If a BAT entry is zero, the corresponding cluster is not allocated and should
be considered as filled with zeroes.

Cluster offsets specified by BAT entries must meet the following requirements:
    - the value must not be lower than data offset (provided by header.data_off
      or calculated as specified above),
    - the value must be lower than the desired file size,
    - the value must be unique among all BAT entries,
    - the result of (cluster offset - data offset) must be aligned to cluster
      size.


== Data Area ==

The data area is an area from the data offset (provided by header.data_off or
calculated as specified above) to the end of the file. It represents a
contiguous array of clusters. Most of them are allocated by the BAT, some may
be allocated by the ext_off field in the header while other may be allocated by
extensions. All clusters allocated by ext_off and extensions should meet the
same requirements as clusters specified by BAT entries.


== Format Extension ==

The Format Extension is an area 1 cluster in size that provides additional
format features. This cluster is addressed by the ext_off field in the header.
The format of the Format Extension area is the following:

   0 -  7:    magic
              Must be 0xAB234CEF23DCEA87

   8 - 23:    m_CheckSum
              The MD5 checksum of the entire Header Extension cluster except
              the first 24 bytes.

    The above are followed by feature sections or "extensions". The last
    extension must be "End of features" (see below).

Each feature section has the following format:

   0 -  7:    magic
              The identifier of the feature:
              0x0000000000000000 - End of features
              0x20385FAE252CB34A - Dirty bitmap

   8 - 15:    flags
              External flags for extension:

              Bit 0: NECESSARY
                     If the software cannot load the extension (due to an
                     unknown magic number or error), the file should not be
                     changed. If this flag is unset and there is an error on
                     loading the extension, said extension should be dropped.

              Bit 1: TRANSIT
                     If there is an unknown extension with this flag set,
                     said extension should be left as is.

              If neither NECESSARY nor TRANSIT are set, the extension should be
              dropped.

  16 - 19:    data_size
              The size of the following feature data, in bytes.

  20 - 23:    unused32
              Align header to 8 bytes boundary.

  variable:   data (data_size bytes)

    The above is followed by padding to the next 8 bytes boundary, then the
    next extension starts.

    The last extension must be "End of features" with all the fields set to 0.

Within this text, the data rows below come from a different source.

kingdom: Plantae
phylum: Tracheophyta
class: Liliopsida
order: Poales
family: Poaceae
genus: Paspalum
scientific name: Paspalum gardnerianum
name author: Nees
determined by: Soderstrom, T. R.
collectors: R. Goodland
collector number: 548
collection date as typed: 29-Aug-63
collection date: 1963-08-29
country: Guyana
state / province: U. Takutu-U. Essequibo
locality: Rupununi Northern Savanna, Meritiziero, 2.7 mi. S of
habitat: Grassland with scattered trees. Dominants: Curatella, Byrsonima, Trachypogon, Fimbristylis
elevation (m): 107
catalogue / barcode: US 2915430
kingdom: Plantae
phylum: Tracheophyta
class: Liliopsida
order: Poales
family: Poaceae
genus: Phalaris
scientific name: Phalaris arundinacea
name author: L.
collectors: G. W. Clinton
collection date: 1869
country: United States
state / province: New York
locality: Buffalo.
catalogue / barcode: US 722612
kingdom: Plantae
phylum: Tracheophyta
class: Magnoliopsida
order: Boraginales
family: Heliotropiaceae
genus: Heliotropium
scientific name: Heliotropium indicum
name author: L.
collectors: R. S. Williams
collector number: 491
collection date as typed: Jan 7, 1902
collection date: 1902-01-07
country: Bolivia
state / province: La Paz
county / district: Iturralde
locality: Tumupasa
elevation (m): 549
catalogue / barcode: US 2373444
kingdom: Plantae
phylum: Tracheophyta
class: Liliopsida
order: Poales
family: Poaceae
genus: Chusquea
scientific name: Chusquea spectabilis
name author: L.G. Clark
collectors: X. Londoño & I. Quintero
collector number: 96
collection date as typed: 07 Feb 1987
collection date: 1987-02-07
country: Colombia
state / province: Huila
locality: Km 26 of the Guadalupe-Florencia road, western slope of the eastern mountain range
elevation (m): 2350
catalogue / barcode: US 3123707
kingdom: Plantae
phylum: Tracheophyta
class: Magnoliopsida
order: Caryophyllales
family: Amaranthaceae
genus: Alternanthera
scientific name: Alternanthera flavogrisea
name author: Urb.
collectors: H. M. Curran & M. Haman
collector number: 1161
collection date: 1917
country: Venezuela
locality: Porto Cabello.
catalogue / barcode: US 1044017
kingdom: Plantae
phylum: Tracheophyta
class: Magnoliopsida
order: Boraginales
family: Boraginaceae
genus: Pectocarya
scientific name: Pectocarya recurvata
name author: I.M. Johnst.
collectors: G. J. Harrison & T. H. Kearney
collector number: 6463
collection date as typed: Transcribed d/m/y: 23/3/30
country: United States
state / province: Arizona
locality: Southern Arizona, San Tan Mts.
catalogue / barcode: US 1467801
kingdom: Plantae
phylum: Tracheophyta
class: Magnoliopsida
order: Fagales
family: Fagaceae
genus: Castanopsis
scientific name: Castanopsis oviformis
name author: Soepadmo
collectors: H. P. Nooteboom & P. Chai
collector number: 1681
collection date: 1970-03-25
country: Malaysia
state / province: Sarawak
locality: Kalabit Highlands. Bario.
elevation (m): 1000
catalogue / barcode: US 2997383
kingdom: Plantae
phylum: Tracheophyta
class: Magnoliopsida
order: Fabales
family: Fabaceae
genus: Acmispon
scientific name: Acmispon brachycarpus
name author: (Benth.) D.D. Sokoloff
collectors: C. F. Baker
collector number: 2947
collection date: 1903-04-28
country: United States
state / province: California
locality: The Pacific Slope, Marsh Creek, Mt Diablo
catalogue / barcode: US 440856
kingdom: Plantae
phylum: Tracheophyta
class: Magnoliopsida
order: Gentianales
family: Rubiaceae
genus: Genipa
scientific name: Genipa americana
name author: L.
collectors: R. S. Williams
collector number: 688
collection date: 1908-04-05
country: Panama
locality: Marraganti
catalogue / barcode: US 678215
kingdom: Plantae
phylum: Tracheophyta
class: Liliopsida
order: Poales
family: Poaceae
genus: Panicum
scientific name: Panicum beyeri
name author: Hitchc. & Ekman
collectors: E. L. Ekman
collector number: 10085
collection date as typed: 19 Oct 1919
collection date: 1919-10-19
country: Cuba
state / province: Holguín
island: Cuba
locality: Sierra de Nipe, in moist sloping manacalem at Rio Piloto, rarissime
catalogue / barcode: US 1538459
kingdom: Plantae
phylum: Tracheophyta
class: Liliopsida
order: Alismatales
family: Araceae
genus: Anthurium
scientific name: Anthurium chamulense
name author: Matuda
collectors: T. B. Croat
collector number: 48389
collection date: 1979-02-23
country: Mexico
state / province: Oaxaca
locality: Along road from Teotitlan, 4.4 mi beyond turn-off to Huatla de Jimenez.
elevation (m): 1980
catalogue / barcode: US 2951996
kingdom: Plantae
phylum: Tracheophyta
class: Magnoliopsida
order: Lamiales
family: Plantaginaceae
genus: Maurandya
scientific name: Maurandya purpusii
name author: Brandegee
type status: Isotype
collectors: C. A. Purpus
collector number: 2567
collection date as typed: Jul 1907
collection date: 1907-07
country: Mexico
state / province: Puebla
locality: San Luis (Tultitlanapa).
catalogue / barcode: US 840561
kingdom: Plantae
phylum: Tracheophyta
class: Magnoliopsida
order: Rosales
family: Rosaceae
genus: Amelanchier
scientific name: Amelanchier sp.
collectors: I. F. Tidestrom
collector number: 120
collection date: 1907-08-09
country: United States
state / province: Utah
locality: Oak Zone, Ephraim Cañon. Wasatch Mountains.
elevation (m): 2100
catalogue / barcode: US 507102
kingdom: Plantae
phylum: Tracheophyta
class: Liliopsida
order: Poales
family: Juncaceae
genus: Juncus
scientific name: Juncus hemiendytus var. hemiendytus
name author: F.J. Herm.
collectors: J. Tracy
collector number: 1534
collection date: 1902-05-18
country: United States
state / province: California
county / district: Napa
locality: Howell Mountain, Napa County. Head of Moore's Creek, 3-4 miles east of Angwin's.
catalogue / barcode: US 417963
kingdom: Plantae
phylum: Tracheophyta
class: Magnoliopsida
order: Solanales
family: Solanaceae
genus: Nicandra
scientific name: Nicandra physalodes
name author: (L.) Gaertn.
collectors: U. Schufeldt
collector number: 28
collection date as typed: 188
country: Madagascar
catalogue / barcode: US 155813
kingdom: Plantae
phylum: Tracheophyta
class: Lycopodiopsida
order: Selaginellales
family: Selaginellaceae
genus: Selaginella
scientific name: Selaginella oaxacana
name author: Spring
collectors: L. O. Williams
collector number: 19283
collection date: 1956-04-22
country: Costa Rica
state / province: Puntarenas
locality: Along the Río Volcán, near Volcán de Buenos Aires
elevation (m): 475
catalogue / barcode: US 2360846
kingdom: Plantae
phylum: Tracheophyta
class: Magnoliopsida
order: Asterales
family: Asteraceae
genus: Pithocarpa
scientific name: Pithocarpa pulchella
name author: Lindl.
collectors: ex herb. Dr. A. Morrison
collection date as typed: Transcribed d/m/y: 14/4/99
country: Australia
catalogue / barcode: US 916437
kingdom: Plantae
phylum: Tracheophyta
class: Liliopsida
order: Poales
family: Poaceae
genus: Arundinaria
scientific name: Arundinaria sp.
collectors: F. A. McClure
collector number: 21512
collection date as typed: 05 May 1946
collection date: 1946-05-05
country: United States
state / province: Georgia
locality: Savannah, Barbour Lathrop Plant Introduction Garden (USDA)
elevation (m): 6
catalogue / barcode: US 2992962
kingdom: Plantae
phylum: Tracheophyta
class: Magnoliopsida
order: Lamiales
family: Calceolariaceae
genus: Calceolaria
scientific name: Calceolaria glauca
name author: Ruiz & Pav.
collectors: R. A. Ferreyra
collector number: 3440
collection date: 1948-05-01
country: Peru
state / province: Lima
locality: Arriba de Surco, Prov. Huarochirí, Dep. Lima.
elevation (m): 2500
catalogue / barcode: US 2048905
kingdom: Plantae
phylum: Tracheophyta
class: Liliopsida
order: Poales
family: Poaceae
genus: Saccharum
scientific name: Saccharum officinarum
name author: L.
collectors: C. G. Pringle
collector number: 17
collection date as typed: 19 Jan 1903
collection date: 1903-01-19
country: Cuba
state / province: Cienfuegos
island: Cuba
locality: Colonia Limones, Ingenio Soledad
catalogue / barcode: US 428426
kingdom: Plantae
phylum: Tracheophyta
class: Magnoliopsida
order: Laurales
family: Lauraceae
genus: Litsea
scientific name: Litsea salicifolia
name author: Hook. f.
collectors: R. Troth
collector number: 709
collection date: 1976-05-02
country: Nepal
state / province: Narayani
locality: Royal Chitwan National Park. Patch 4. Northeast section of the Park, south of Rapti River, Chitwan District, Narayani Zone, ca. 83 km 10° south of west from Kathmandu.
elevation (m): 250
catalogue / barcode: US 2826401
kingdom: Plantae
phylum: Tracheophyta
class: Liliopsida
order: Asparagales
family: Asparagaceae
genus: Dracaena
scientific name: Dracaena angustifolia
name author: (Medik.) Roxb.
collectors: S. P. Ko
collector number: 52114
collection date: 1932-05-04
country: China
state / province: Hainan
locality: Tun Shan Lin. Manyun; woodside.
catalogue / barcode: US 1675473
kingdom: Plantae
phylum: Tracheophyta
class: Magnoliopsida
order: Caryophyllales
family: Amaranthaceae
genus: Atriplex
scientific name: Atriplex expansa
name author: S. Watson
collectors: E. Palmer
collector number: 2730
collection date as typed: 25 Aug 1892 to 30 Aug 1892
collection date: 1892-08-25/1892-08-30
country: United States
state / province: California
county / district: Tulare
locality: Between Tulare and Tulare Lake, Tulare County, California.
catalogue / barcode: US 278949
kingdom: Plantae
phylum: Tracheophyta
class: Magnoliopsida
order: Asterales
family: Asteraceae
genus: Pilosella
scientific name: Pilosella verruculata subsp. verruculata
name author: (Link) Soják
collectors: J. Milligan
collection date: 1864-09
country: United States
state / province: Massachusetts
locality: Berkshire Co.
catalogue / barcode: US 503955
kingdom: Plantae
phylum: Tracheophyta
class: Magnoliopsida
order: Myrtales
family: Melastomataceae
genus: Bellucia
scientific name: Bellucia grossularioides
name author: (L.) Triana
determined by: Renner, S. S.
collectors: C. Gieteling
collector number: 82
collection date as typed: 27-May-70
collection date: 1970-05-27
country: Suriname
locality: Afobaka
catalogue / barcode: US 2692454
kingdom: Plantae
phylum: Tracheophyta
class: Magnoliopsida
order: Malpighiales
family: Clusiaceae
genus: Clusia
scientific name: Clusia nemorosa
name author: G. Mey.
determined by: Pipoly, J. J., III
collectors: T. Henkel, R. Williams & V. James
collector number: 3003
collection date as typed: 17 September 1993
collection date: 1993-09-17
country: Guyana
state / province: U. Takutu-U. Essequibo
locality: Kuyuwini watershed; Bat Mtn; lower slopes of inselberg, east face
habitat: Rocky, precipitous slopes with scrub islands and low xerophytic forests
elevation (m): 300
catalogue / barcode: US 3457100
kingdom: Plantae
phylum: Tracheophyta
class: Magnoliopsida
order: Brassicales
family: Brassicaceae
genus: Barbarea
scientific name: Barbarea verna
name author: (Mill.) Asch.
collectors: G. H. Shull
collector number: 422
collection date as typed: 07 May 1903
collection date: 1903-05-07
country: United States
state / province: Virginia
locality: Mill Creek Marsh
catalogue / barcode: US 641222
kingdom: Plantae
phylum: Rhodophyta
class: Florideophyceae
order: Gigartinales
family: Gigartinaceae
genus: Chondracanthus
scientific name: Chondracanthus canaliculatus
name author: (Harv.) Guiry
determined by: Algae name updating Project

=== Dirty bitmaps feature ===

This feature provides a way of storing dirty bitmaps in the image. The fields
of its data area are:

   0 -  7:    size
              The bitmap size, should be equal to disk size in sectors.

   8 - 23:    id
              An identifier for backup consistency checking.

  24 - 27:    granularity
              Bitmap granularity, in sectors. I.e., the number of sectors
              corresponding to one bit of the bitmap. Granularity must be
              a power of 2.

  28 - 31:    l1_size
              The number of entries in the L1 table of the bitmap.

  variable:   l1 (64 * l1_size bytes)
              L1 offset table (in bytes)

A dirty bitmap is stored using a one-level structure for the mapping to host
clusters - an L1 table.

Given an offset in bytes into the bitmap data, the offset in bytes into the
image file can be obtained as follows:

    offset = l1_table[offset / cluster_size] + (offset % cluster_size)

If an L1 table entry is 0, the corresponding cluster of the bitmap is assumed
to be zero.

If an L1 table entry is 1, the corresponding cluster of the bitmap is assumed
to have all bits set.

If an L1 table entry is not 0 or 1, it allocates a cluster from the data area.